For their part, if the problem persists, some schools are considering returning to distance learning, abandoned since the lifting of restrictions against covid-19.
“For many teachers, using public transportation is simply not an option,” said Patrick Roach, general secretary of the NASUWT teachers union, also advocating for teachers to have priority access to fuel supplies.
If due to the closure of schools or the return of online classes, students have to stay home again, parents should also do so and a good part of the economy, recently reactivated after the pandemic, would once again be paralyzed.
“Let essential workers refuel first,” The Mirror headlined Tuesday, while The Sun criticized the Boris Johnson executive for “chaos” and “confusion.”
– “Brexit management” –
The government must “get down to business” in the face of the fuel crisis and use emergency powers to designate certain service stations to be used by workers in key sectors, demanded Unison, a large organization representing the public sector.
In response to the crisis, the government asked the army on Monday night to remain prepared to intervene “if necessary to stabilize the fuel supply.”
Previously, it had already announced a temporary relaxation of post-Brexit immigration rules to attract more foreign truckers.
But David Brown, president of the National Courier and Despatch Association, which represents independent delivery companies, assured AFP that he did not see the relief he expected after several days of tension.

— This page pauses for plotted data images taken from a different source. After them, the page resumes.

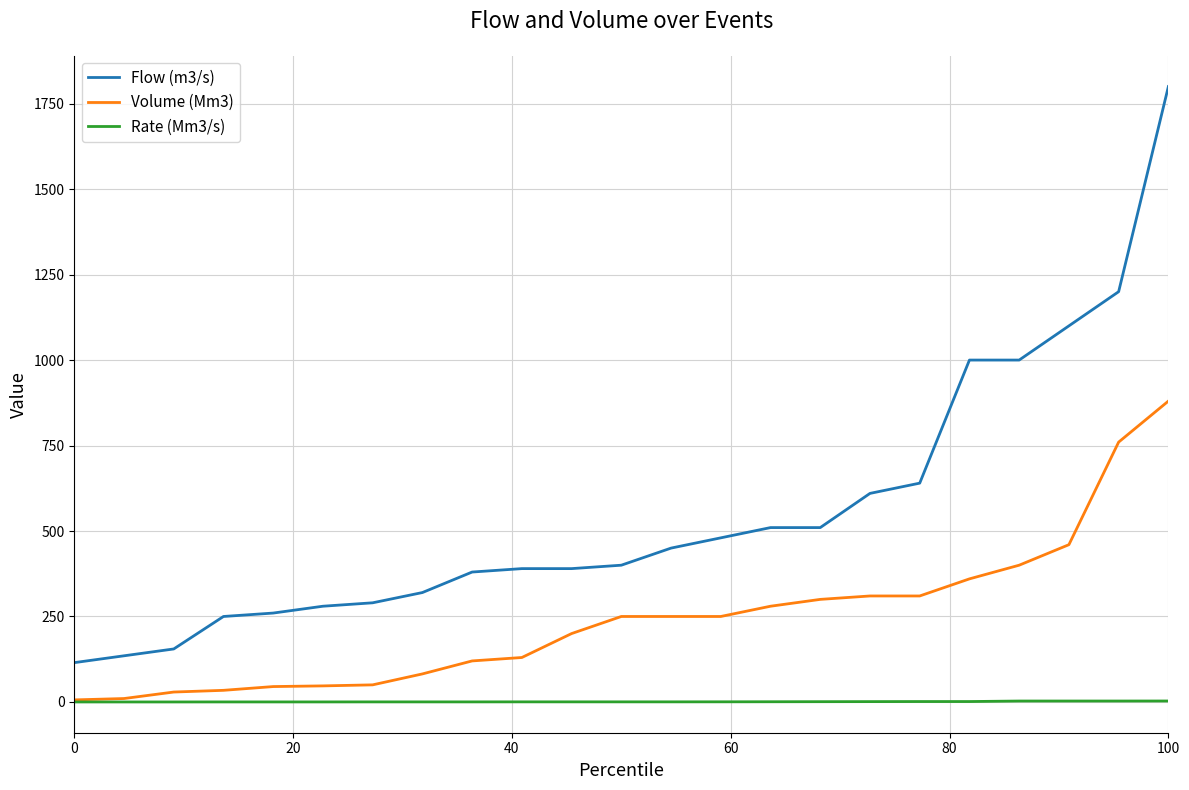

True or false: Volume (Mm3) and Flow (m3/s) cross at least once.

False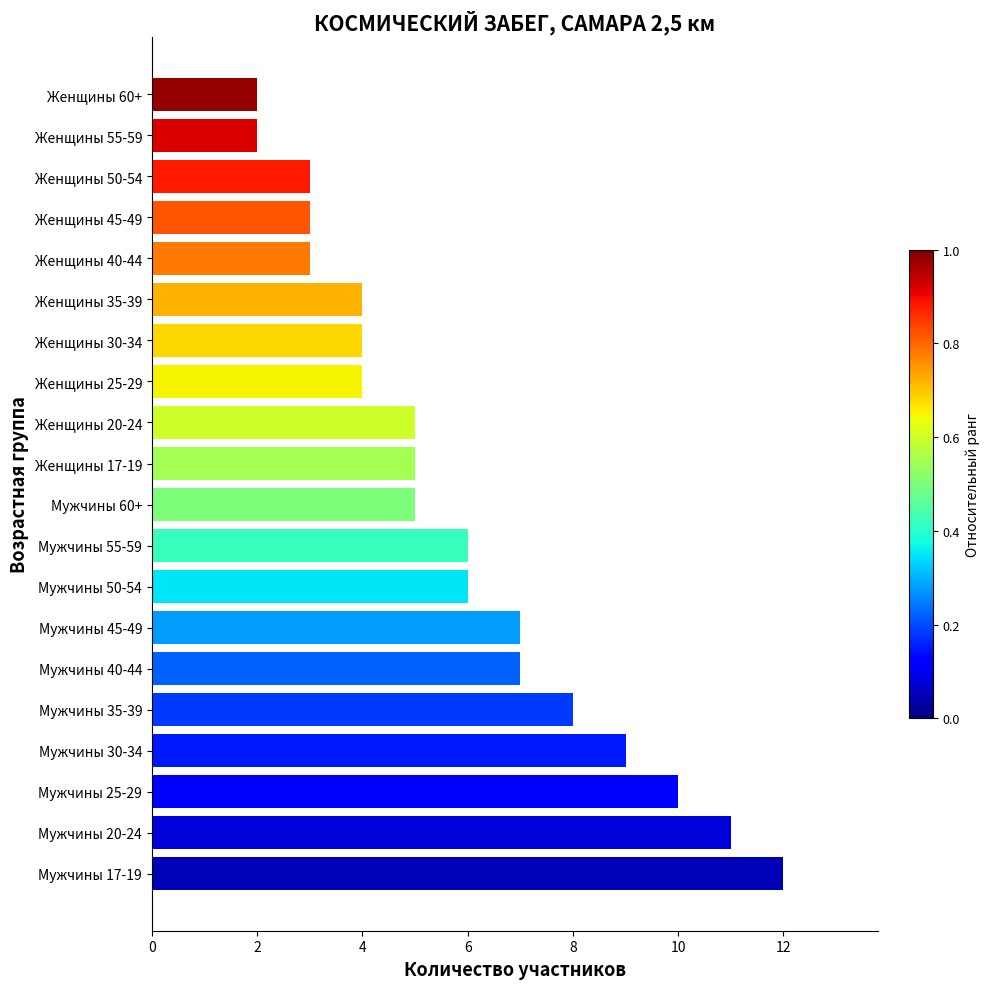

What is the sum of all values?

116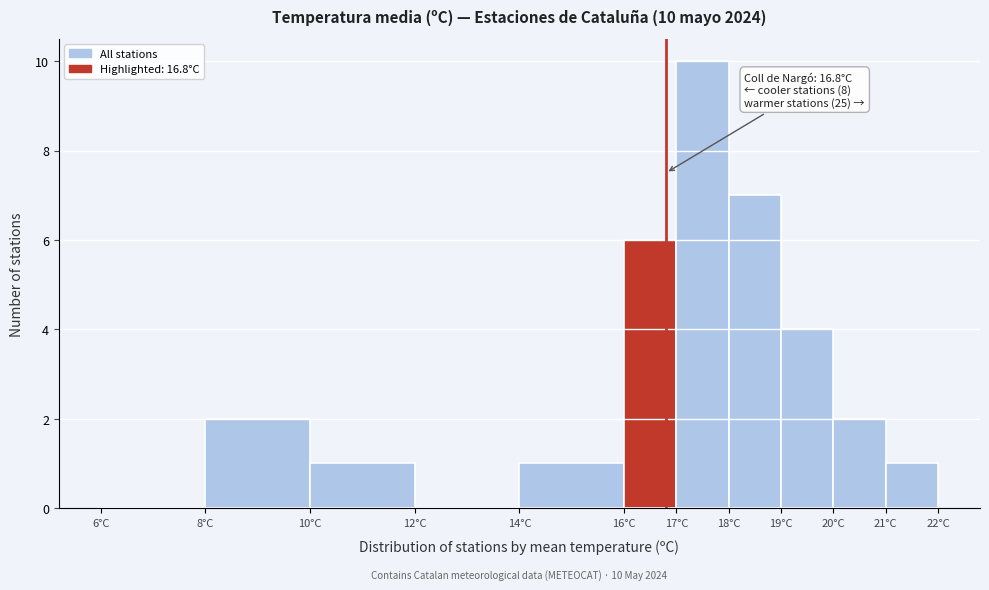

Which range on the x-axis has the tallest bar?

17 to 18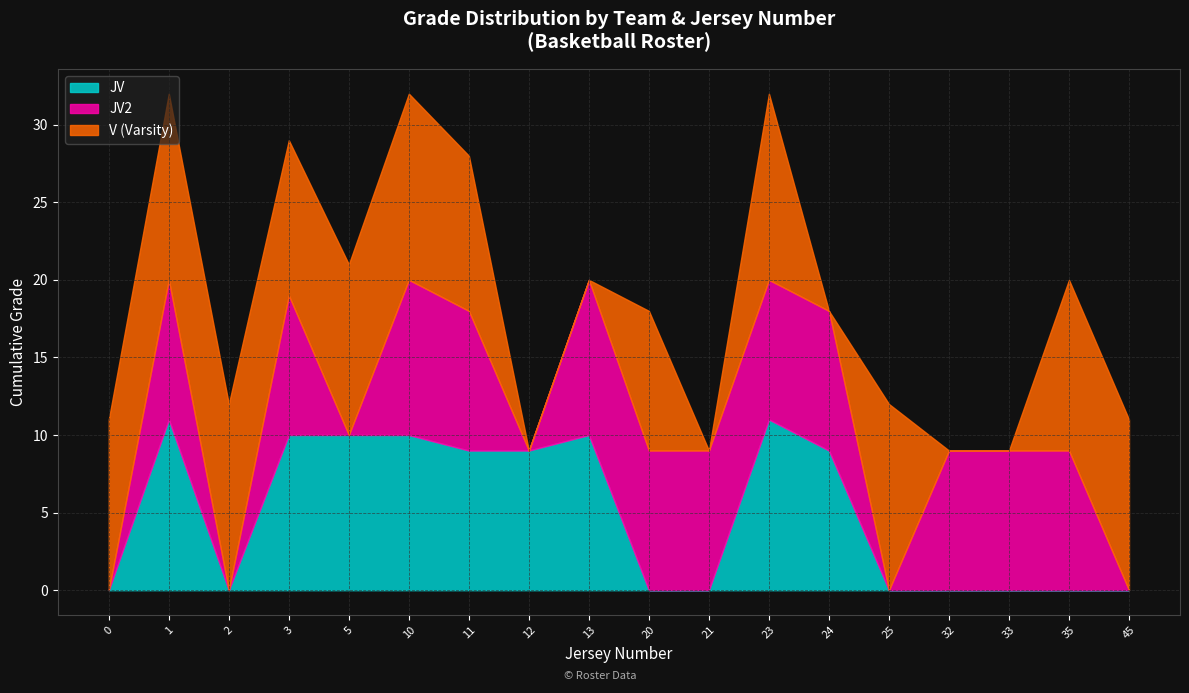

What is the maximum value for JV?

11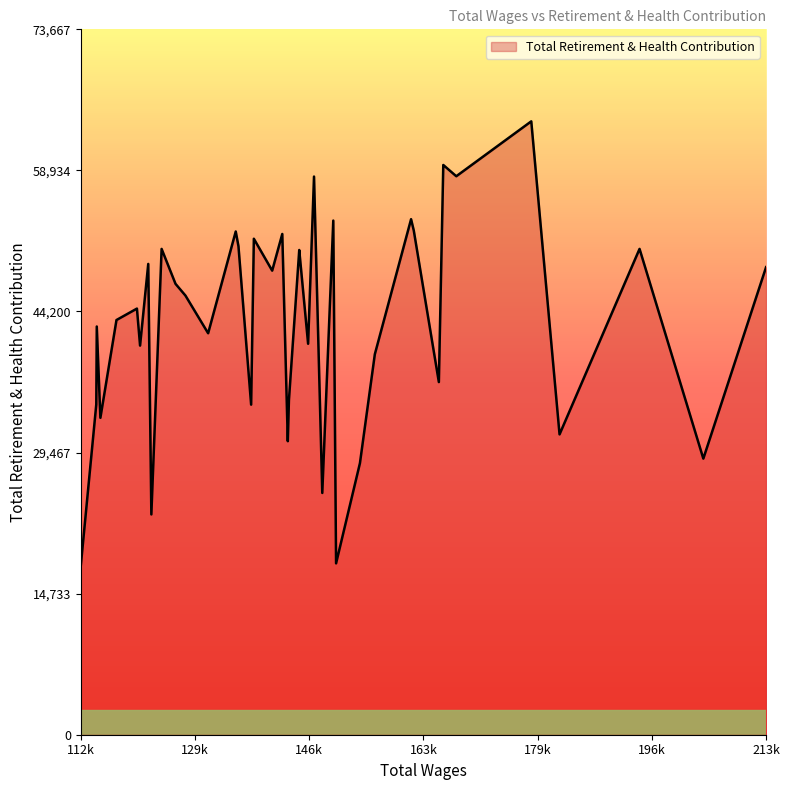

What is the smallest value displayed?

17639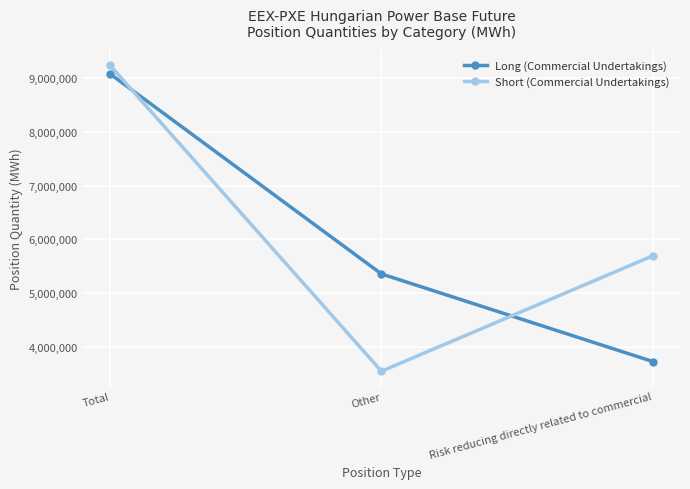

What is the value of the Long (Commercial Undertakings) point at the 2nd from the left?

5355578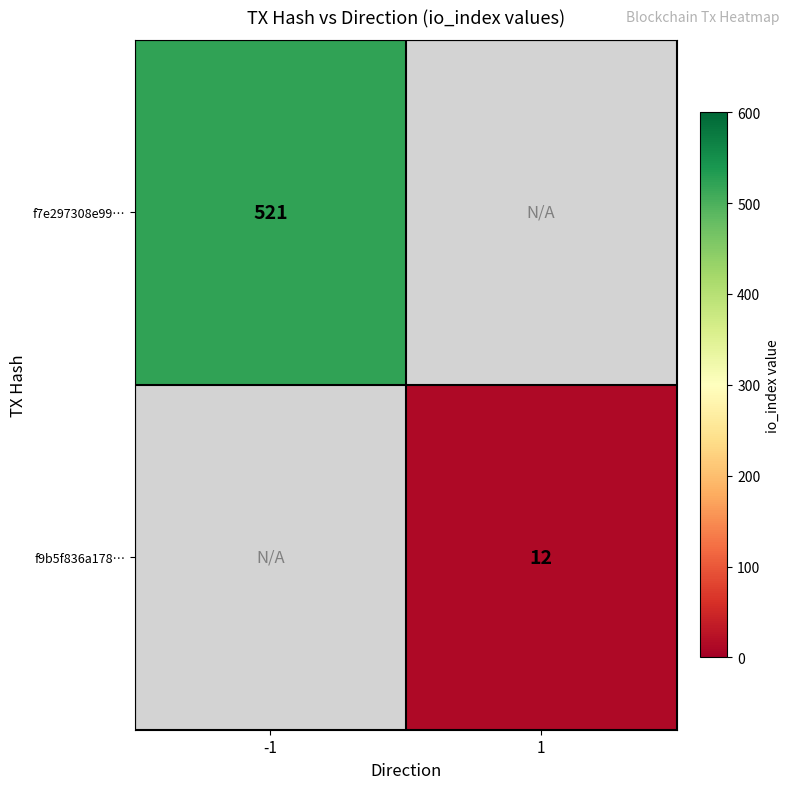

The f9b5f836a178… series shows 12 at 1. True or false?

True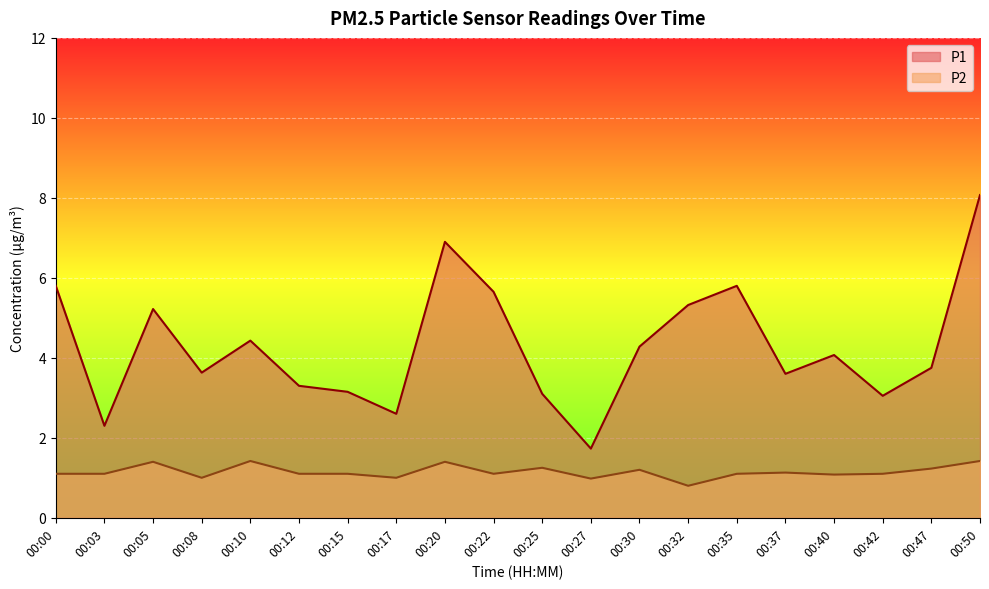

Where is the first local maximum for P2?

00:05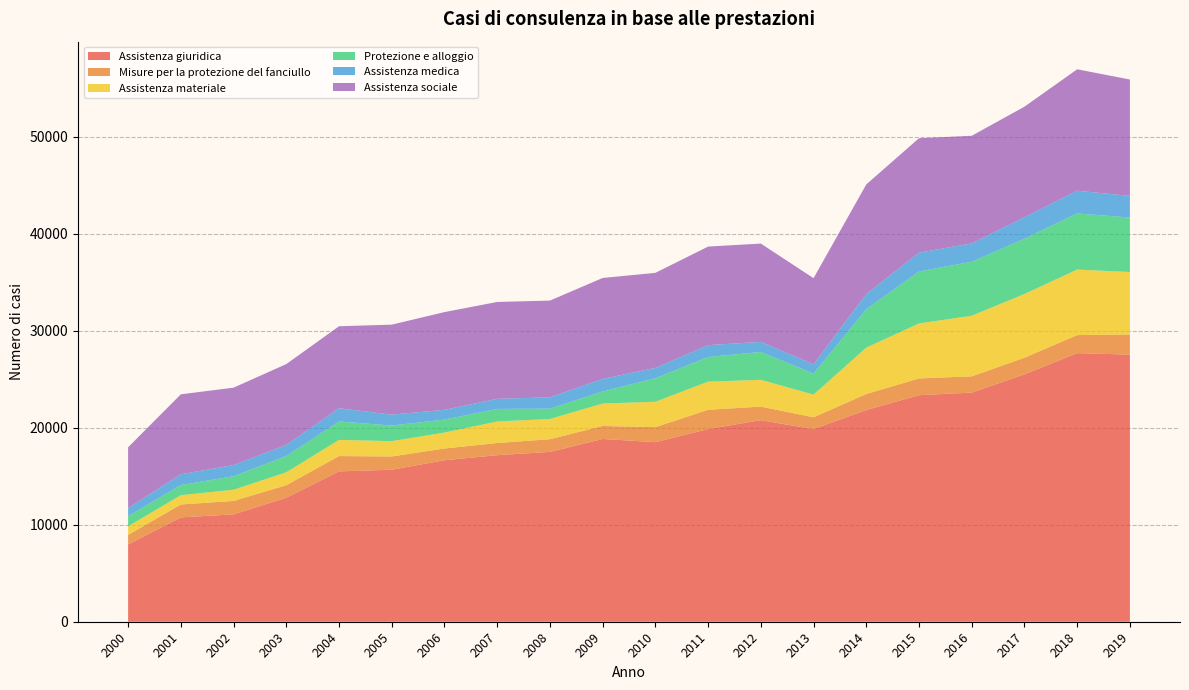

Reading left to right, extract all data points from this chart.

Assistenza giuridica: 7968	10759	11065	12782	15499	15672	16649	17168	17508	18840	18513	19863	20778	19856	21827	23352	23623	25504	27686	27534
Misure per la protezione del fanciullo: 980	1330	1385	1292	1580	1364	1208	1258	1307	1341	1546	1986	1397	1221	1648	1730	1672	1714	1863	2078
Assistenza materiale: 891	956	1158	1332	1666	1580	1642	2218	2085	2311	2618	2899	2762	2334	4782	5667	6248	6566	6753	6438
Protezione e alloggio: 1044	1046	1391	1675	1901	1609	1338	1294	1065	1240	2423	2541	2874	2171	3961	5355	5565	5705	5788	5613
Assistenza medica: 839	1109	1150	1149	1363	1122	1007	1041	1170	1300	1068	1221	1039	960	1565	1946	1892	2211	2342	2234
Assistenza sociale: 6262	8244	7980	8329	8452	9278	10075	9985	9969	10405	9796	10162	10132	8873	11297	11793	11094	11394	12516	11996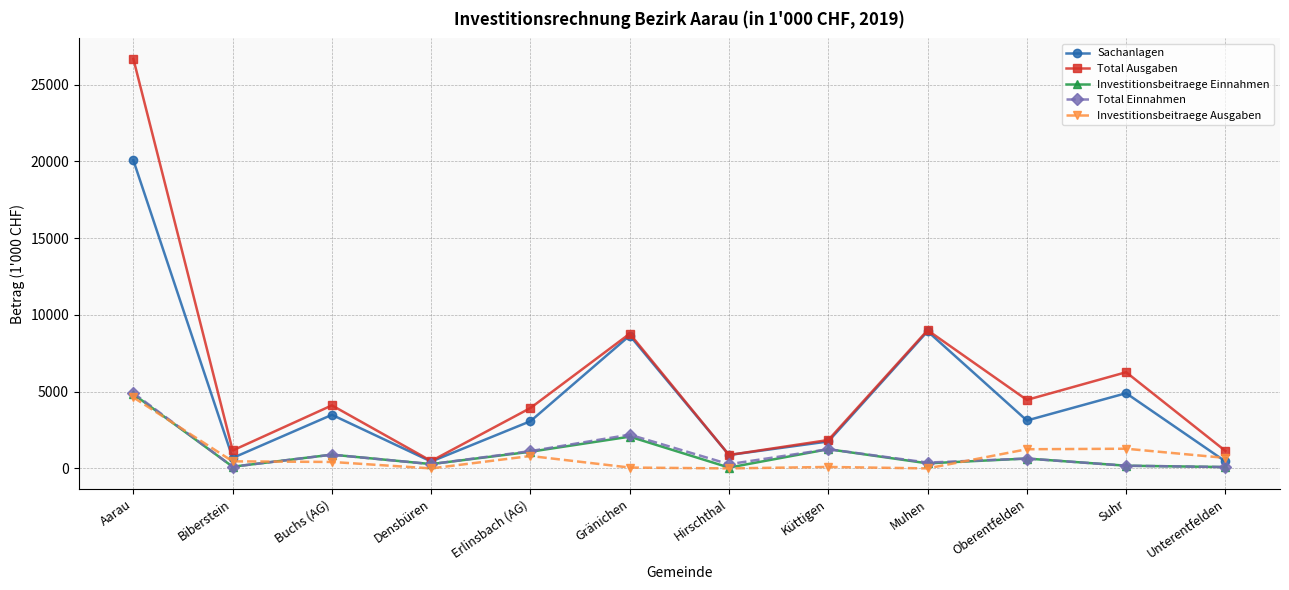

What is the greatest value displayed?

26680.5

“My drivers are having trouble finding fuel,” he said of his own delivery company, which has had to turn down some orders. “My fleet is small, it is very difficult to predict if we can do the trips,” he added.
However, Transport Minister Grant Shapps was reassuring and assured that “panic buying” was “moderating.”
“People have responded to the call to refuel only when they really need fuel and, in any case, their tanks are now more full,” he said in a statement Monday night.
But for Labor opposition MP Nick Thomas-Symonds, the fuel crisis is due to the “total incompetence” of the government and its “Brexit management.”
Opinion shared by Olaf Scholz, Germany’s finance minister and possible next chancellor: “We worked hard to convince the British not to leave the European Union” but “now that they have decided to do so, I hope they can manage the problems that arise”, stated to a British journalist.